Drinking and driving don’t go together, period

By Hoang Minh Tri   June 4, 2019 | 02:09 pm GMT+7

If you drink, don’t drive. If you drive, don’t drink. How many tragedies do we need to realize the obvious?

Hoang Minh Tri

Hoang Minh Tri

My mother told me I was born prematurely on a summer day in 1979, seven months into her pregnancy.

The previous night, she’d been hit by a drunkard on a bicycle by the Hoan Kiem Lake, Hanoi.

This stayed with me for my entire childhood. I still remember the wintery nights, my head in her lap, asking her if she was in pain, why that guy hit her or if she was sad because I was a sickly child. For a long time, I would keep my distance from pregnant women whenever I went out. I was afraid I would hurt them somehow, that their children would also be born prematurely and suffer from a childhood with stunted growth, severe headaches and incessant trips to the hospital like I did. Even when I became an adult and got my own motorbike and car, that irrational fear still lurked somewhere in the crevices of my mind.

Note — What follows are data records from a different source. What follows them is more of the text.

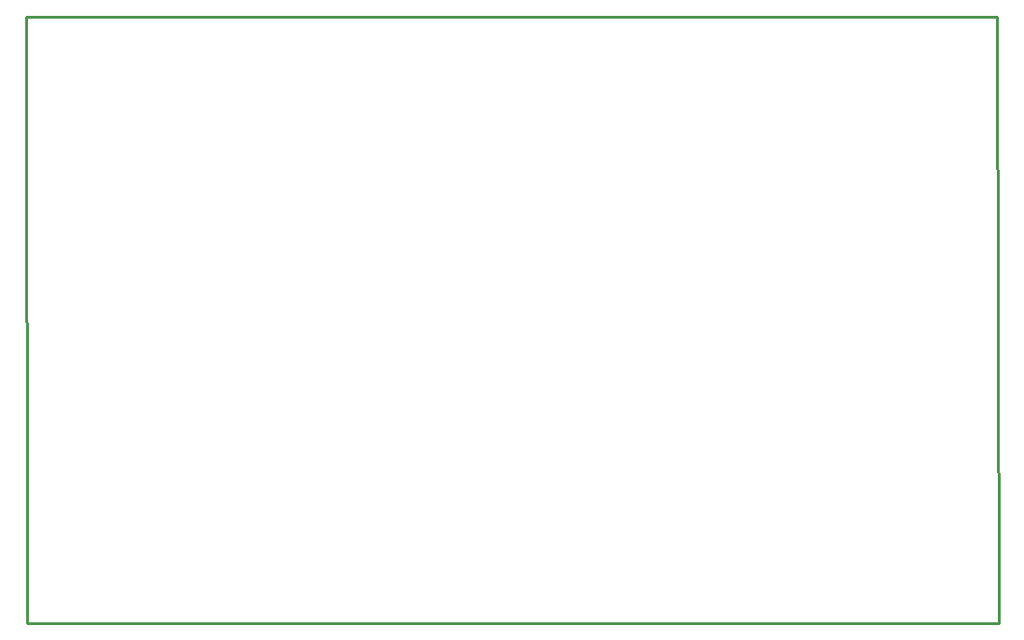
<source format=gbr>
G04 EAGLE Gerber RS-274X export*
G75*
%MOMM*%
%FSLAX34Y34*%
%LPD*%
%IN*%
%IPPOS*%
%AMOC8*
5,1,8,0,0,1.08239X$1,22.5*%
G01*
G04 Define Apertures*
%ADD10C,0.254000*%
D10*
X0Y1000000D02*
X1270Y449580D01*
X882450Y449580D01*
X881180Y1000000D01*
X0Y1000000D01*
M02*

</source>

Drunk drivers are no strangers on the streets of Vietnam. The men in this country somehow firmly believe in their alcohol tolerance, no matter how much they drink. Even when they can barely walk in a straight line after a night at the bar, they don’t hesitate to jump on their vehicles and make their way on the streets. One, then two, then three nights, and it becomes a habit. They become so adept at drunk driving that it’s hard to know nowadays whether someone is intoxicated or not on a motorbike.

And it’s not only their unfounded confidence in their alcohol tolerance that’s a problem, but also their ‘pride’ as men. In fact, it is the very belief that a man is only worthy if he holds his liquor well that has bred a confidence that is actually arrogance. In holding on to their macho manhood, they risk the lives of innocent people on the streets.

Last month, people were outraged about the death of a street cleaner in Hanoi in a hit-and-run accident by a drunk driver. The heartbreaking picture of her colleagues mourning beside her body was carried by several local newspapers.

Parents and teachers drum up this prejudice that street cleaning is a lowly job reserved for those who lack an education. But on that night, it was a loving mother of two children that left this world forever. And people started to realize a simple and obvious fact, that she was another human being like any of us, that she did what she could to raise her kids, and that her two children are now orphaned. All because someone decided to drive while drunk.

The drunk drivers may eventually pay for their actions, but no compensation can bring back the dead. Once their consciousness is sedated by alcohol, drunk drivers forget that their decisions can forever take lives and shatter families. The blame cannot be laid on alcohol. The drivers are responsible.

I used to live in Dublin, Ireland which is world famous for bars and pubs. In front of each bar would be a straight, white line painted on the street. At the end of the day, customers had to walk on that line; whoever staggered would be forced to take a cab home. There are no parking spaces for cars near Irish bars, and police officers regularly patrol the streets during the winter to look for drunks falling asleep in the cold. Most importantly, Ireland has very strict punishments for drunk driving, including jail time.

This does not happen in Vietnam.

Perhaps it is time we take a long, hard look at this problem. All the scary stories, the legal punishments and the preaching are apparently not enough.

What we need is a clear and radical shift in the mindset of the people: If you drink, don’t drive; if you drive, don’t drink.

It is that simple. And if we understand this simple fact, that street cleaner’s tragic story might be the last. All of us will feel safer on the street.

*Hoang Minh Tri is a Vietnamese journalist living in Hanoi. The opinions expressed are his own.